The point is that our only authority for this Thomas Jefferson "quotation" is the recollection of Daniel Webster at least twenty-seven years after the event. Daniel Webster is known to have visited Monticello for five days in December 1824, not long before Jefferson's death, and to have recorded Jefferson's views on luminaries past and present (Patrick Henry, Samuel Adams, Andrew Jackson) at that time; the Monticello site seems to assume that this visit is meant, but that seems unlikely, since Webster refers to it as occurring in June. Presumably this was some earlier visit, so the lapse of time is likely to be even longer. How plausible is it to suppose that Webster remembered the exact words from a long conversation after (say) three decades or so?

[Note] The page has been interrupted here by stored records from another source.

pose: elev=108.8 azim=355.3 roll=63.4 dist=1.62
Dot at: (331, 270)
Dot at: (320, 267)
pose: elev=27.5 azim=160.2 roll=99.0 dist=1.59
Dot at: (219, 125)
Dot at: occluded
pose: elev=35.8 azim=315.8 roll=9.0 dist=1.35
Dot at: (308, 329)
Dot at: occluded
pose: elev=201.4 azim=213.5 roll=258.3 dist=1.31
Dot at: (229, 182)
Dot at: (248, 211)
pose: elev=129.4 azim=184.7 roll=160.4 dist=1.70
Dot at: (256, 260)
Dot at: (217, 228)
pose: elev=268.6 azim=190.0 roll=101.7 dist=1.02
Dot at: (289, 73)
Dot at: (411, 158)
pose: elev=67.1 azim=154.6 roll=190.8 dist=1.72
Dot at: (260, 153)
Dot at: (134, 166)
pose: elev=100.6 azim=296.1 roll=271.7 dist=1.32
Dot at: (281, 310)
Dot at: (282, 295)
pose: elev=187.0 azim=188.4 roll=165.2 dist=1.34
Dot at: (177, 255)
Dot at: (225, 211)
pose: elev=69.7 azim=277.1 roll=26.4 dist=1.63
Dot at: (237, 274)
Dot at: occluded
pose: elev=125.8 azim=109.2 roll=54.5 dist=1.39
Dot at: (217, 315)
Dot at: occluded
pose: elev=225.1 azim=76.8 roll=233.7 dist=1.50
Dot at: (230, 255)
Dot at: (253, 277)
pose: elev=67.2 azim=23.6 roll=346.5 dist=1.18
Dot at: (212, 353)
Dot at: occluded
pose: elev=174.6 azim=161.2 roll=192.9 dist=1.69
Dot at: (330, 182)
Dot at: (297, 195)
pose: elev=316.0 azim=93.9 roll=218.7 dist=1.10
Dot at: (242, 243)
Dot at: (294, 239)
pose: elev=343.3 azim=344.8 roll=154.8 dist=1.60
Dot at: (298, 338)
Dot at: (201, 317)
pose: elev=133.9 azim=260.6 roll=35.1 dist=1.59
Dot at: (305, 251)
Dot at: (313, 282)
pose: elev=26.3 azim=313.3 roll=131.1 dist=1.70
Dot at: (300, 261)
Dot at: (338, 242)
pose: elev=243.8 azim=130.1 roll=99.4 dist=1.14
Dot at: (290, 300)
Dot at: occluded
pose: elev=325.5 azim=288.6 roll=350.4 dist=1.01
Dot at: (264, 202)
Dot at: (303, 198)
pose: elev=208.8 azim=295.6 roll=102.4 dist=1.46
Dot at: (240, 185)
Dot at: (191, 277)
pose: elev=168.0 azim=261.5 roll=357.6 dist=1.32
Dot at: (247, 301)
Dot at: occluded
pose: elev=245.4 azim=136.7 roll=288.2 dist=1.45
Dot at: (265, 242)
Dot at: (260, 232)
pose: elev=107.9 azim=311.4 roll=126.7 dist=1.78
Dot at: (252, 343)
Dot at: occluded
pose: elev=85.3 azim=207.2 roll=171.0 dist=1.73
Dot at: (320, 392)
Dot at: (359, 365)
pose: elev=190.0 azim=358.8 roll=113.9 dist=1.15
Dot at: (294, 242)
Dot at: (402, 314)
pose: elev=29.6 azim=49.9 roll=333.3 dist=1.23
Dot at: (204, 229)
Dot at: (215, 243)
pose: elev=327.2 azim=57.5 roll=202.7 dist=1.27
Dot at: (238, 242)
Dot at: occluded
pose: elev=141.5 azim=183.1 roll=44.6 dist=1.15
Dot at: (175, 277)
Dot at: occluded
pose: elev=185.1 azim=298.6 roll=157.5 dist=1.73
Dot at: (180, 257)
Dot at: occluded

There are a lot of unanswered questions about this letter. How did it come into the hands of newspaper or magazine editors in 1858? What happened to the original? When was it first published? (The Monticello site says it first appeared in the 2 June 1875 issue of the Christian Union, but David Barton and I both claim it appeared earlier, in the National Magazine of August 1858. This however was only an excerpt from the letter; the full letter had previously appeared in the 10 July 1858 issue of The Musical World. Was this the first publication? The version printed in the volume referenced at Hathitrust is taken from a newspaper clipping of unknown date; subsequent reprintings come from that volume.) Under the circumstances, how sure can we be that we have Webster's exact words, let alone that he accurately recalled Jefferson's?
David Barton deleted the original version of his list; here is a link to a copy at the Internet Archive:
https://web.archive.org/web/20070928060639/http://www.wallbuilders.com/LIBissuesArticles.asp?id=126
And here is a link to a piece I wrote some years ago giving sources and further information about each of the original quotations:
http://rationalrant.blogspot.com/2011/11/david-bartons-unconfirmed-quotationsthe.html
The gatekeepers who run debunking sites are the same people that killed me for issuing greenbacks in defiance of the Fed and the Rothschilds. - Abraham Lincoln
Forgive me, Lord! - Thomas Paine
May God bless this new theocracy - George Washington.
Thanks for the link. In that article, Barton claimed that he did not use any fake quotes in his book [i]Original Intent[/i] which arrives at the same conclusion as [i]Myth of Separation[/i]. Do you know if anyone has found any fake quotes in [i]Original Intent[/i]?
Mr. Rowe,
You said,
"The real quote is from Daniel Webster not Jefferson. I don't think it's accurate to say Webster was quoting Jefferson."
Is it therefore your position that Webster was lying?
Mr. sbh,
You said,
"The point is that our only authority for this Thomas Jefferson 'quotation' is the recollection of Daniel Webster at least twenty-seven years after the event."
Is it your position that Webster was quoting Jefferson but that his memory was faulty?
No I don't think he was lying. I think sbh's context explains my point. It has more to do with use of quotations when attempting to "remember" a conversation that occurred many years ago.
If I tried to remember a conversation I had years ago I would preface it with something like "I seem to remember" and then before I put quotations around the person's words I'm attempting to remember I would note that "I'm paraphrasing."